Seitdem sich die großen Automobilhersteller dazu entschlossen haben, ihre Autos mit Elektroantrieb auszustatten, ist die Nachfrage nach entsprechenden Rohstoffen in die Höhe geschnellt. Die Folge sind stark gestiegene Preise. Einige der wichtigsten Rohstoffe, die für die Herstellung von Elektroautos benötigt werden, sind beispielsweise Lithium, Kobalt und Nickel. Der weltgrößte Nickelproduzent Indonesien hat auf dem G20-Gipfel in Bali den Kanadiern vorgeschlagen, eine Organisation, ähnlich der OPEC für Nickel, aufzubauen. Solche Vorstöße sind ein Zeichen, dass der Kampf um die wichtigen EV-Rohstoffe zunimmt. Wir sehen uns daher heute ein Nickel- und ein Lithium-Unternehmen an und schauen, wie sich der Batterie- und Elektroautohersteller BYD positioniert.
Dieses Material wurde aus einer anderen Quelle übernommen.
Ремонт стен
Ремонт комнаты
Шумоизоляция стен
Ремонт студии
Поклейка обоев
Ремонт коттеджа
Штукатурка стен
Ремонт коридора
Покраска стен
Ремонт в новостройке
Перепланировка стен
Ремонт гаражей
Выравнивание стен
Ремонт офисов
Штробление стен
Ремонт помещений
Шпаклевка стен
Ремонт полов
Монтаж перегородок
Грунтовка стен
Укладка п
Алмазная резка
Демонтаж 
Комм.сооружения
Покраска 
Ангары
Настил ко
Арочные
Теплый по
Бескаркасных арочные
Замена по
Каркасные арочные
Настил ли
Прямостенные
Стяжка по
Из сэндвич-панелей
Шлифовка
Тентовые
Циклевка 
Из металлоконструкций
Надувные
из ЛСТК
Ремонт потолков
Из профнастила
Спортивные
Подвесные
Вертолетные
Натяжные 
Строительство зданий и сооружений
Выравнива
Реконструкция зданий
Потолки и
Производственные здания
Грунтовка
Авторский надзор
Lesezeit: ca. 5 Min. | Autor: Armin Schulz
ISIN: Power Nickel Inc. | CA7393011092 , ROCK TECH LITHIUM | CA77273P2017 , BYD CO. LTD H YC 1 | CNE100000296

Inhaltsverzeichnis:


    Power Nickel – Bohrergebnisse stehen an

    Power Nickel ist ein kanadisches Bergbauunternehmen, das sich auf sein NISK Projekt in der Nähe der James Bay in Quebec fokussiert. Die Liegenschaft beherbergt vor allem Nickel, aber auch andere Batteriemetalle wie Kupfer, Kobalt, Palladium oder Platin, und weist eine Streichlänge von 20km auf. Die Infrastruktur in dem Gebiet ist gut, man kann beispielsweise auf kostengünstigen und emissionsarmen Strom durch Wasserkraft zurückgreifen. Das Unternehmen will das NISK Projekt zu einer TIER1-Mine entwickeln. Seit dem 30. August gibt es eine offizielle Mineralressourcenschätzung nach NI 43-101. Die geschätzten angezeigten Ressourcen belaufen sich auf 2,6 Millionen Tonnen mit einem Gehalt von 1,20% Nickel-Äquivalent (NiEq), basierend auf Cut-off-Gehalten von 0,33% NiEq für Tagebauressourcen und 0,91% NiEq für Untertage-Ressourcen. Die abgeleiteten Ressourcen belaufen sich auf 1,4 Millionen Tonnen mit einem Gehalt von 1,29% NiEq.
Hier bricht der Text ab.